EXERCISE REQUIREMENTS:
Among the entries below, find the lines with the word "wrist" and copy them.

DATA SECTION:
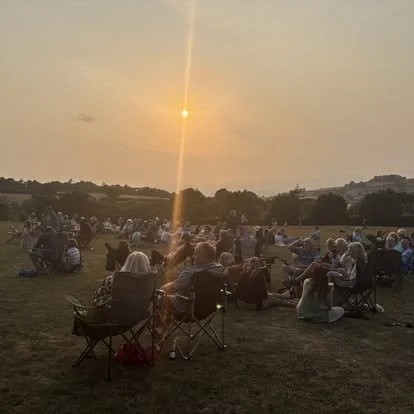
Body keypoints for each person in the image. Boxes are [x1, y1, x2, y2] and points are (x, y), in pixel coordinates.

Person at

...

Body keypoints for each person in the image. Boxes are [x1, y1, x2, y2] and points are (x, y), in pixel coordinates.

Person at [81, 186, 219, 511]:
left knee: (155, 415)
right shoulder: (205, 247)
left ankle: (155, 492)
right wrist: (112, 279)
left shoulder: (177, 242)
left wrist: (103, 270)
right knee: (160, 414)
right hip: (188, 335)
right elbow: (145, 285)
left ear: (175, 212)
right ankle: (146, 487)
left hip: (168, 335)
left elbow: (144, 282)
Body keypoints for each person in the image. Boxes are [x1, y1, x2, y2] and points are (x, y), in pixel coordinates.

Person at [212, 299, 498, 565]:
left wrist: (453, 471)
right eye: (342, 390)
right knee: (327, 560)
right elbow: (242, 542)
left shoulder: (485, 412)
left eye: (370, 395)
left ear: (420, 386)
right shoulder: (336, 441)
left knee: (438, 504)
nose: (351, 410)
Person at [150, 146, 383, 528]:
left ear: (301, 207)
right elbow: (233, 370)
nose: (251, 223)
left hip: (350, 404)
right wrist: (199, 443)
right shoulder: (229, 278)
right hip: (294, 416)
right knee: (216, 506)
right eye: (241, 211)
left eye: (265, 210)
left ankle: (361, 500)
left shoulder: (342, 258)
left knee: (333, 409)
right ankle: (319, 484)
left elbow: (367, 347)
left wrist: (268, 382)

...

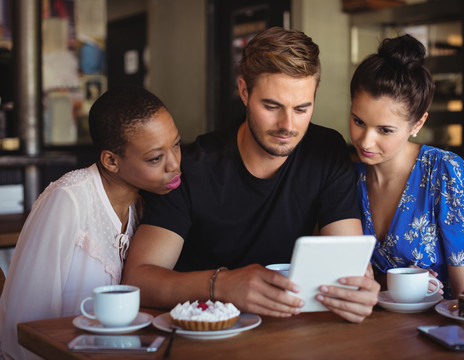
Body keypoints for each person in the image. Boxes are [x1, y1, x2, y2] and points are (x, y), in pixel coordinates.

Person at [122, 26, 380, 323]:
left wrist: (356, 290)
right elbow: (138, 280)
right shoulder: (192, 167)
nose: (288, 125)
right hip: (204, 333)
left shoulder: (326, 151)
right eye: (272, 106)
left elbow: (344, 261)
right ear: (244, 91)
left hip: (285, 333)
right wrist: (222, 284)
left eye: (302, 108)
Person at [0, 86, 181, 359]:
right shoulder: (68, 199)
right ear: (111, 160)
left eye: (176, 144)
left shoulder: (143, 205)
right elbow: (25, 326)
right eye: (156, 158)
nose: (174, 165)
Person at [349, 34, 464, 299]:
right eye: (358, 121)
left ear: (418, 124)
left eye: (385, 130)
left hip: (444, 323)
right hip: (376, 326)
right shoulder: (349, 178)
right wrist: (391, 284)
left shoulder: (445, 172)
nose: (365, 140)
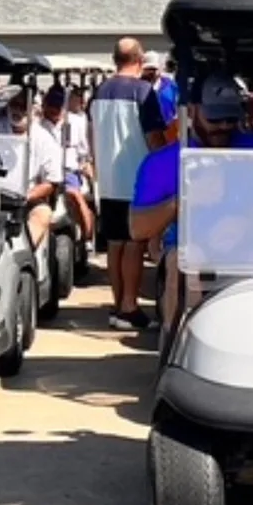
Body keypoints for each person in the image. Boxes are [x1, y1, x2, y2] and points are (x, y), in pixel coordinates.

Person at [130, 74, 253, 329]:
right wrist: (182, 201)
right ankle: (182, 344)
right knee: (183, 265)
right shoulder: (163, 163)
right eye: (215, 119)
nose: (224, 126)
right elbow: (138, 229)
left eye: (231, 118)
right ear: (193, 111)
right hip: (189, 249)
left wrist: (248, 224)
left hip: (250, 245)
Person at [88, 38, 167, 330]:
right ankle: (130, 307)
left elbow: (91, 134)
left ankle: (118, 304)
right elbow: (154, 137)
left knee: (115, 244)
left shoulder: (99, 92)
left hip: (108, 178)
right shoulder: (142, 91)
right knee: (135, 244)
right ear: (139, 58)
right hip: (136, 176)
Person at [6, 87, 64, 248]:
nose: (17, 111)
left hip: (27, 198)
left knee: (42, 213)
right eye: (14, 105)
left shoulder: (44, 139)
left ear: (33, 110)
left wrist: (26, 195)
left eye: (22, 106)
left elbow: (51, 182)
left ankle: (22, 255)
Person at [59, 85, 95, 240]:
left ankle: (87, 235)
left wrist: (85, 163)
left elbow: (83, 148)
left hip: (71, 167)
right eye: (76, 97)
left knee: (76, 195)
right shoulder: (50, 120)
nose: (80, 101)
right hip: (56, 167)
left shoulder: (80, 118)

SOLUTION:
right wrist: (112, 279)
left wrist: (103, 270)
left wrist: (453, 471)
right wrist: (199, 443)
left wrist: (268, 382)
left wrist: (356, 290)
right wrist: (222, 284)
right wrist: (391, 284)
right wrist: (182, 201)
left wrist: (248, 224)
left wrist: (26, 195)
left wrist: (85, 163)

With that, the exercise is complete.